Das war in deiner Wut.

Sag’s noch einmal, und gleich soll diese Hand,

Die deine Lieb’ aus Lieb’ erschlug zu dir,

Weit treuere Liebe dir zu Lieb’ erschlagen;

Du wirst an beider Tod mitschuldig sein.

ANNA

Kennt’ ich doch nur dein Herz!

RICHARD

Auf meiner Zunge wohnt’s.

ANNA

Vielleicht sind beide falsch.

RICHARD

Dann meint’s niemand treu.

ANNA

Nun wohl, steckt ein das Schwert. [...]

RICHARD

Darf ich in Hoffnung leben?

ANNA

Ich hoffe, jeder tut’s.

RICHARD

Tragt diesen Ring von mir.

ANNA

Annehmen ist nicht geben.

RICHARD

Sieh, wie der Ring umfasset deinen Finger,

So schließt dein Busen ein mein armes Herz;

Trag beide, denn sie sind ja beide dein.

(I, 2)

Wieder allein kann Richard selbst kaum glauben, dass es ihm gelungen ist, Anna umzustimmen.

RICHARD

Ward je in dieser Laun’ ein Weib gefreit?

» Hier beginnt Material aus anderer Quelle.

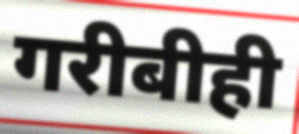
गरीबीहीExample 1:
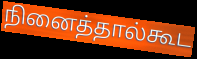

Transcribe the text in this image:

நினைத்தால்கூட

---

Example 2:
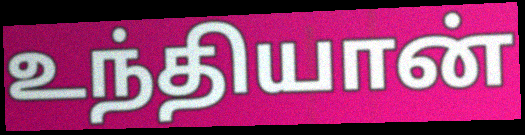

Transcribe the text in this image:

உந்தியான்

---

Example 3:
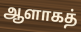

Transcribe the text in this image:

ஆளாகத்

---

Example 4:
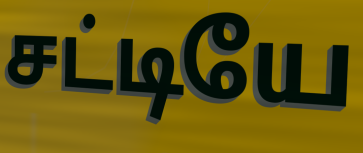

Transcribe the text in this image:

சட்டியே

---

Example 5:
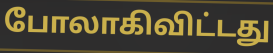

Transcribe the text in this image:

போலாகிவிட்டதுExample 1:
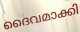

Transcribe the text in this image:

ദൈവമാക്കി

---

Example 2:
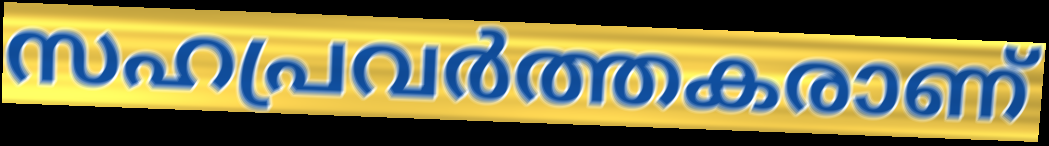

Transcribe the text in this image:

സഹപ്രവർത്തകരാണ്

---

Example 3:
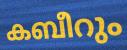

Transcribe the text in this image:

കബീറും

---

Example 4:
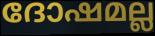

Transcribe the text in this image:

ദോഷമല്ല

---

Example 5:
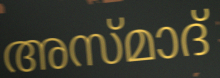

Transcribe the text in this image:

അസ്മാദ്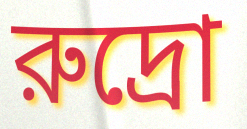
রুদ্রোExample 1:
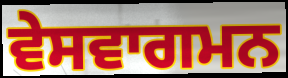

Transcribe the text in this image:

ਵੇਸਵਾਗਮਨ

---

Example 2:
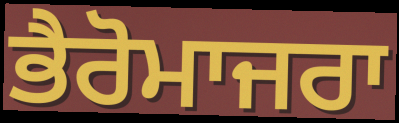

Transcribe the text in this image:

ਭੈਰੋਮਾਜਰਾ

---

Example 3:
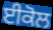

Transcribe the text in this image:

ਈਕੋਲ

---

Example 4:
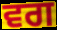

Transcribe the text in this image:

ਵਗ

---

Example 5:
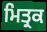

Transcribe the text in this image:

ਮਿਤ੍ਰਕ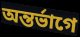
অন্তর্ভাগে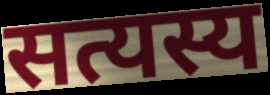
सत्यस्यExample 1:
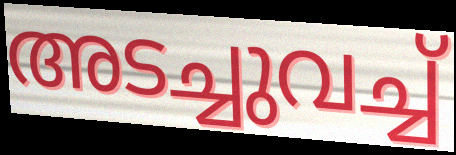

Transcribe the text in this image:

അടച്ചുവച്ച്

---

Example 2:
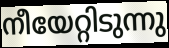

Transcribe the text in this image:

നീയേറ്റിടുന്നു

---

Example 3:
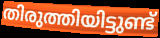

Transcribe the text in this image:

തിരുത്തിയിട്ടുണ്ട്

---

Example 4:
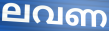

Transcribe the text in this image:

ലവണ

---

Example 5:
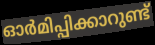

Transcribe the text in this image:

ഓർമിപ്പിക്കാറുണ്ട്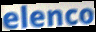
elenco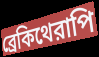
ব্রেকিথেরাপি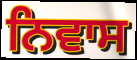
ਨਿਵਾਸ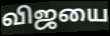
விஜயை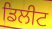
ਡਿਲੀਟ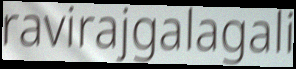
ravirajgalagali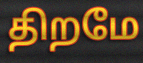
திறமே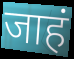
जाहंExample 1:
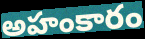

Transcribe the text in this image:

అహంకారం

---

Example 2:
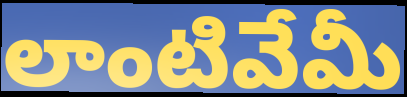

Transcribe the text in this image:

లాంటివేమీ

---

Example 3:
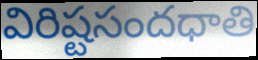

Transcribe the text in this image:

విరిష్టసందధాతి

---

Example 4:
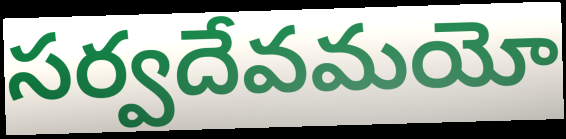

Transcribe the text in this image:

సర్వదేవమయో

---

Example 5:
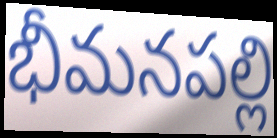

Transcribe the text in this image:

భీమనపల్లి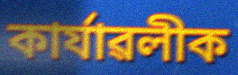
কাৰ্যাৱলীক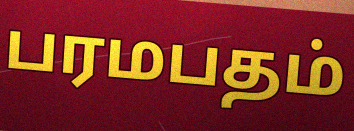
பரமபதம்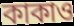
কাকাও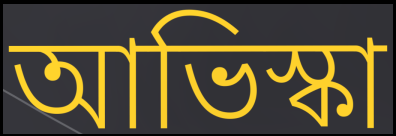
আভিস্কাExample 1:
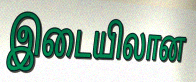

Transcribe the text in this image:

இடையிலான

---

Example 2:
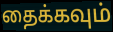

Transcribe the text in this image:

Ward je in dieser Laun’ ein Weib gewonnen?

Ich will sie haben, doch nicht lang behalten.

Wie? Ich, der Mörder ihres Manns und Vaters,

In ihres Herzens Abscheu sie zu fangen,

Im Munde Flüche, Tränen in den Augen,

Der Zeuge ihres Hasses blutend da;

Gott, ihr Gewissen, all dies wider mich,

Kein Freund, um mein Gesuch zu unterstützen,

Als Heuchler-Blicke und der bare Teufel,

Und doch sie zu gewinnen! Alles gegen nichts!